Submitted to: Journal of Environmental Monitoring
Publication Type: Peer Reviewed Journal
Publication Acceptance Date: 10/27/2000
Publication Date: N/A
Interpretive Summary: Assessment of the effects of farm chemicals used in crop production on water quality in the Midwest requires an integrated understanding of two closely related factors. First, how does water move across, into, and down through the soil volume in a cultivated field. Second, how do these processes regulate the distribution of herbicide chemicals. Through extensive field instrumentation and intensive sampling, we have characterized the legacy of the long-term usage of weed killers used by farmers to control weeds in corn, also known as herbicides, on water quality. We have discovered that within the characteristic topography of the Loess Hills, the degree to which herbicide chemicals move to contaminate groundwater is largely a function of landscape position. Loess Hills topography is such that total relief across a 100-acre field may be as great as 50-60 ft. Under prevailing weather patterns of southwestern Iowa, herbicides move rapidly from the surface to shallow groundwater and in shallow groundwater may be carried to the edge of the field. Awareness of this kind of information should lead to weed-control strategies which prevent or minimize contamination of water resources by helping farmers to manage their pesticide usage more efficiently.
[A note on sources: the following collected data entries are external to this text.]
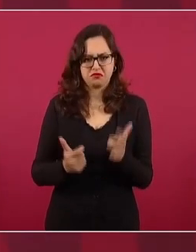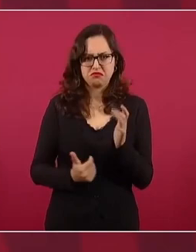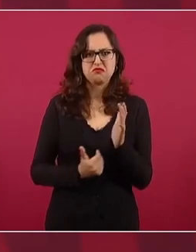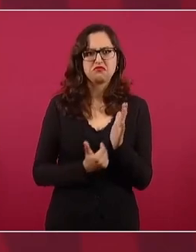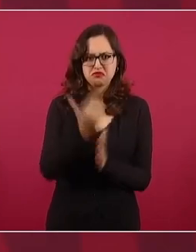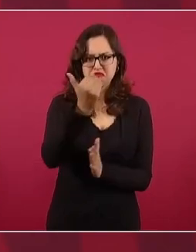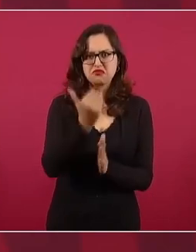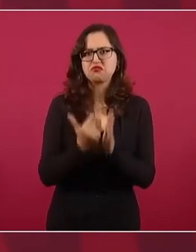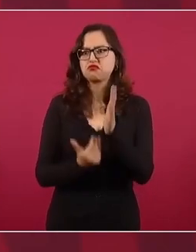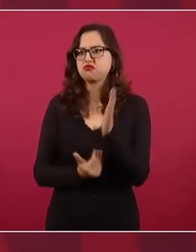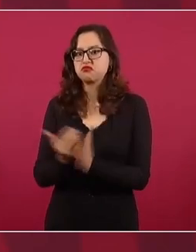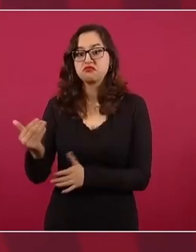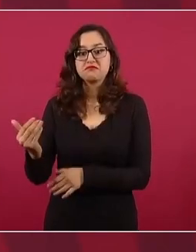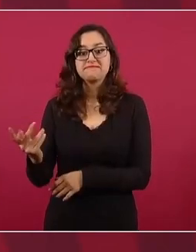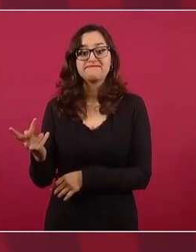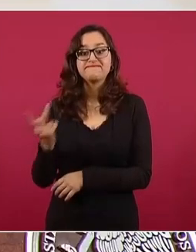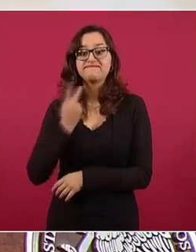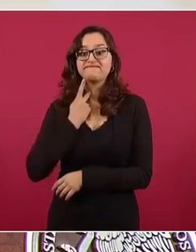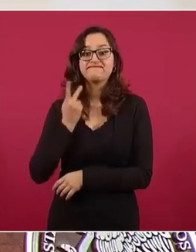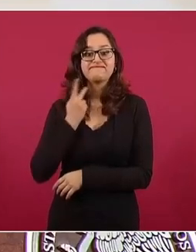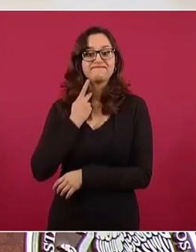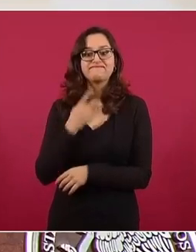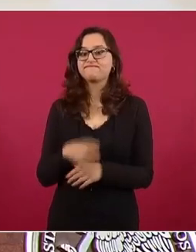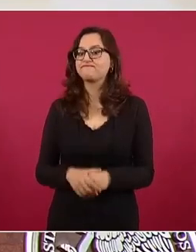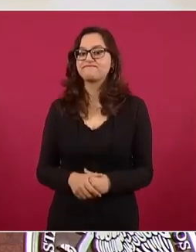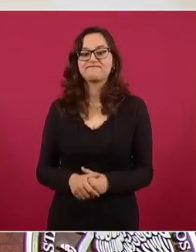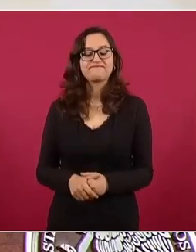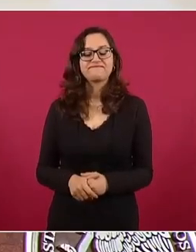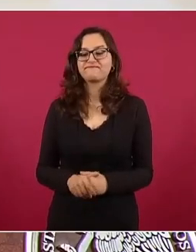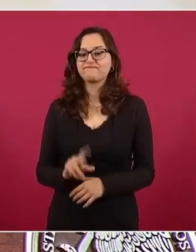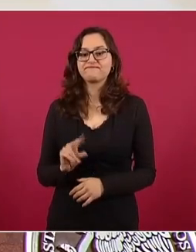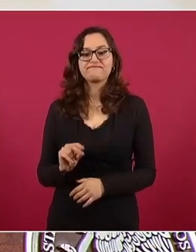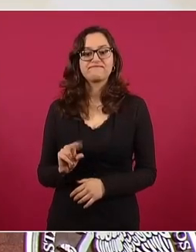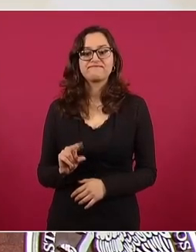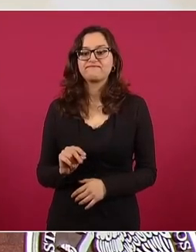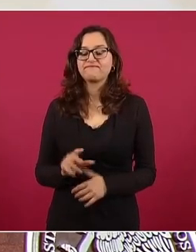pero en lo político, como siempre lo decimos,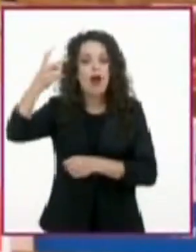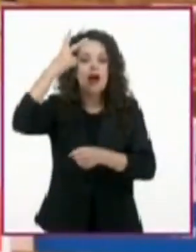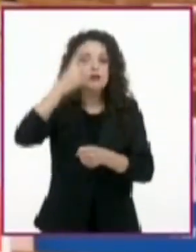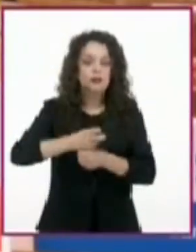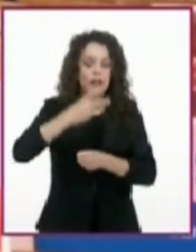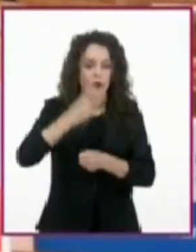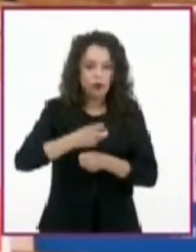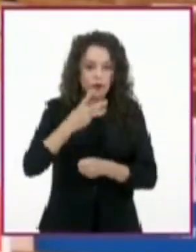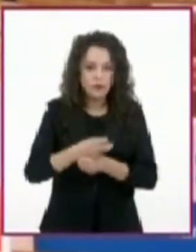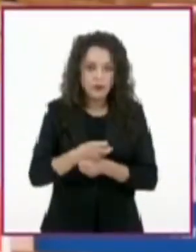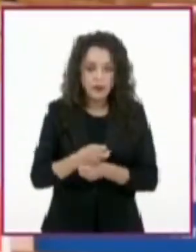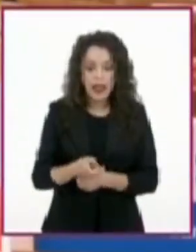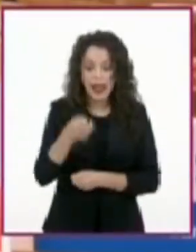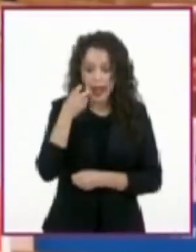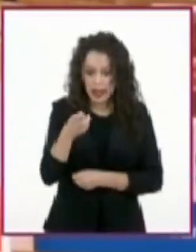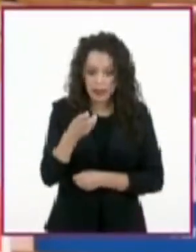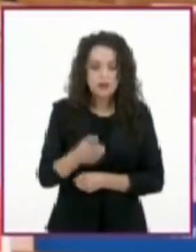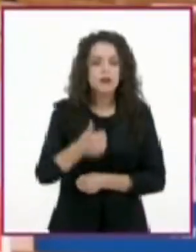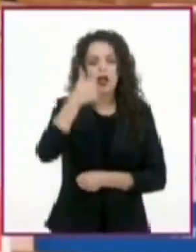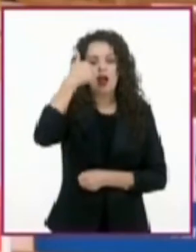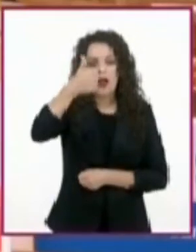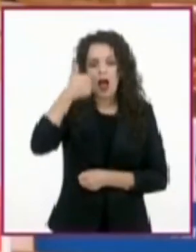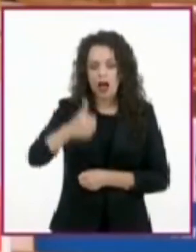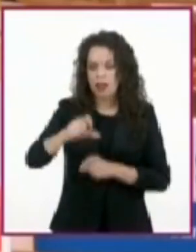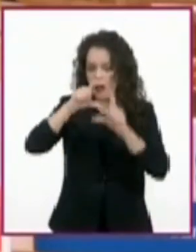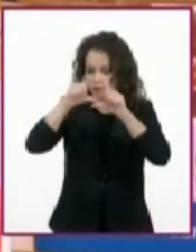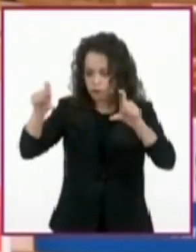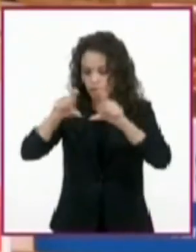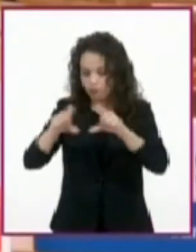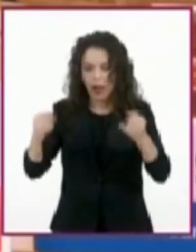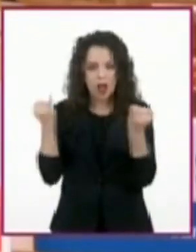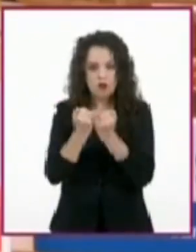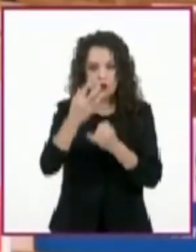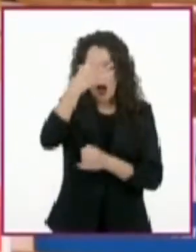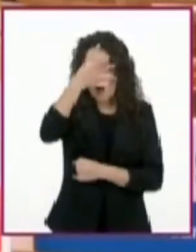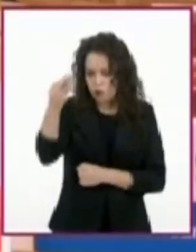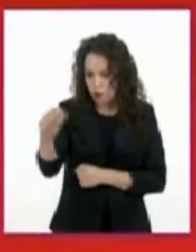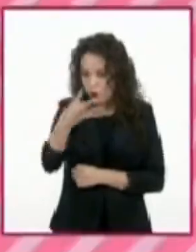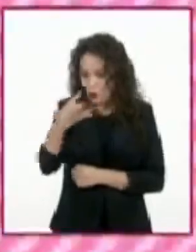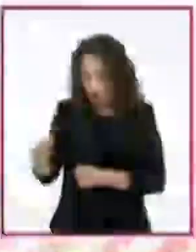el procedimiento para cada párrafo de los textos que vamos a revisar.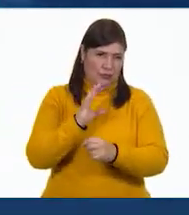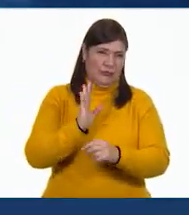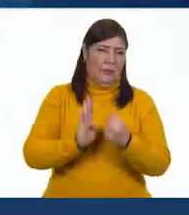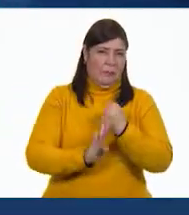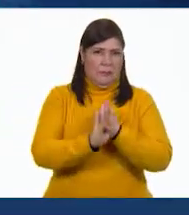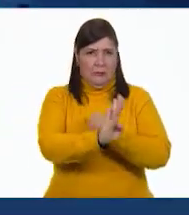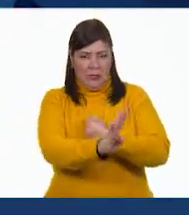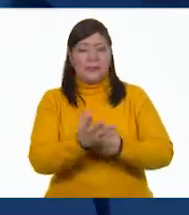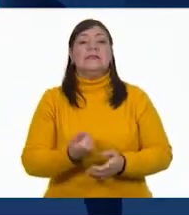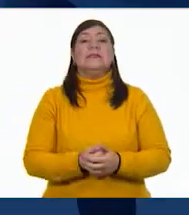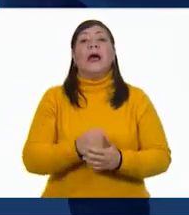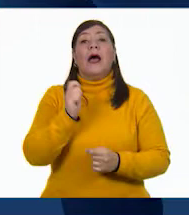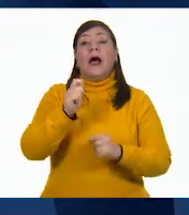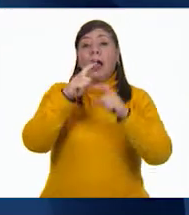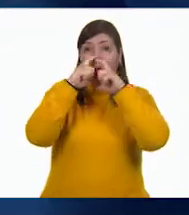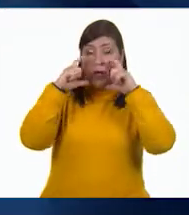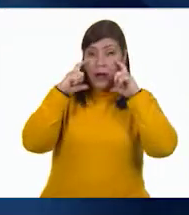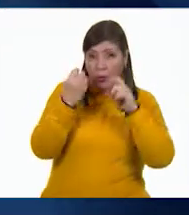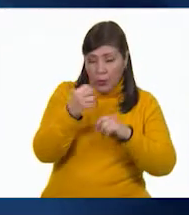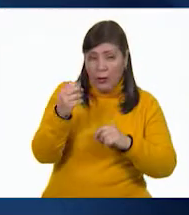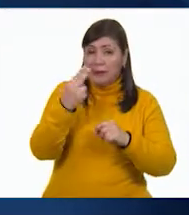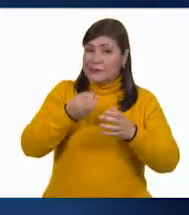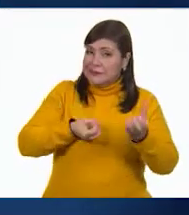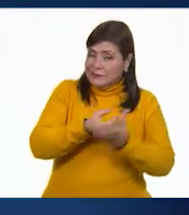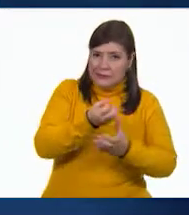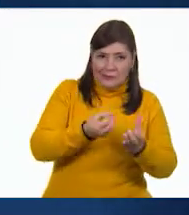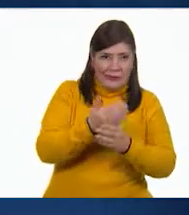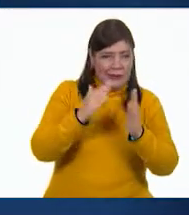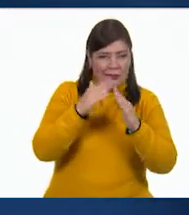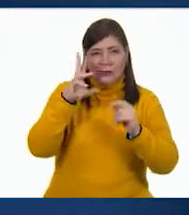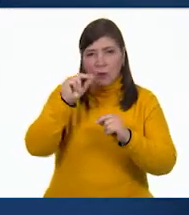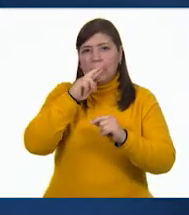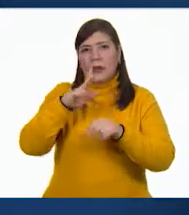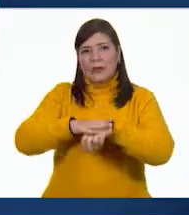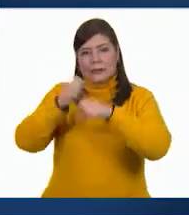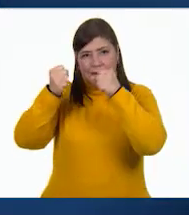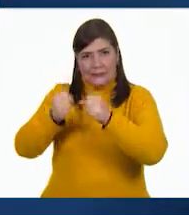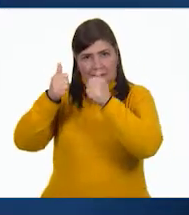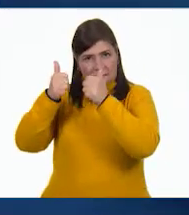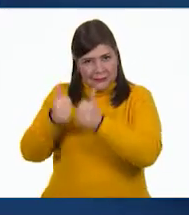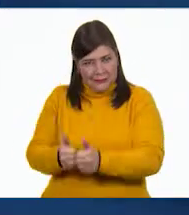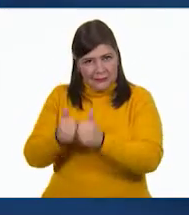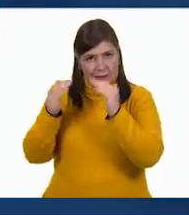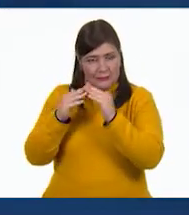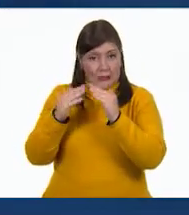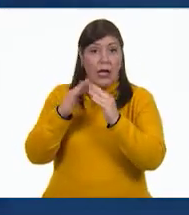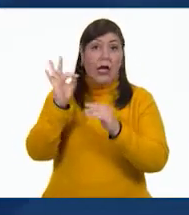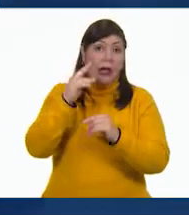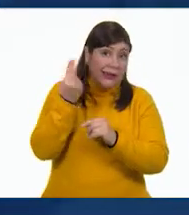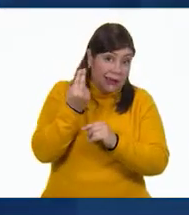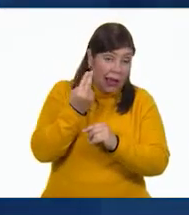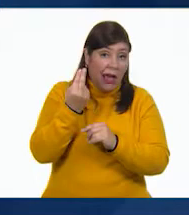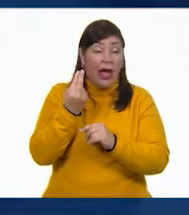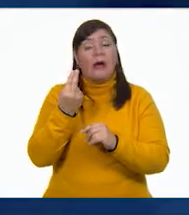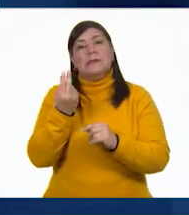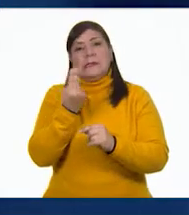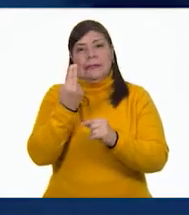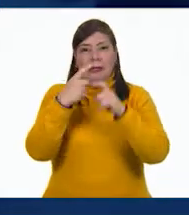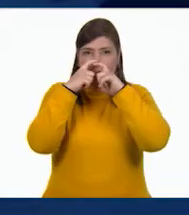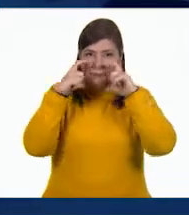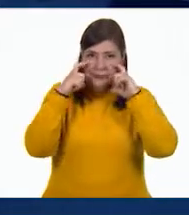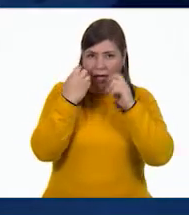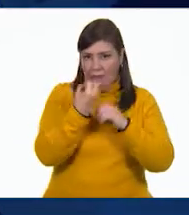Utiliza cubrebocas. No salgas de casa. Y si tienes que hacerlo, recuerda que es obligatorio utilizarlo. Mantén la sana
Technical Abstract: The environmental fate and movement of herbicides widely used for weed control in corn are assessed for a deep loess soil in southwestern Iowa. Beginning in the early 1980's, the herbicide-based weed control program emphasized the application of atrazine (ATR) or cyanazine (CYN) and metolachlor (MET) for both broadleaf and grass control. Between 1992- 1995, concentrations of ATR, desethylatrazine (DEA), desisopropylatrazine (DIA), CYN and MET were measured in rainwater, both shallow and deep vadose-zone water, and well water. Results show that the frequency of herbicide detections and range and distribution of occurrences are dependent upon both landscape position and temporal inputs of recharge water from rainfall. Generally, DIA was observed more frequently and in higher mean concentration in well water than DEA, while the DEA was observed more frequently than the DIA in the vadose-zone groundwater. A chromatographic analogy is suggested to explain the occurrence patterns observed for both parent herbicide and degradation products within the unsaturated-zone water. Analysis of rainwater samples collected during this time also revealed low concentrations of ATR, CYN and MET, with the timing of the detections indicative of non-local transport. Results show that the deep loess soil conducts both water and agricultural chemicals relatively rapidly and as such represents a production system which is vulnerable to contamination of shallow groundwater by herbicide-derived chemicals. Results also illustrate the importance of including major herbicide degradation products in water resource impact assessment studies.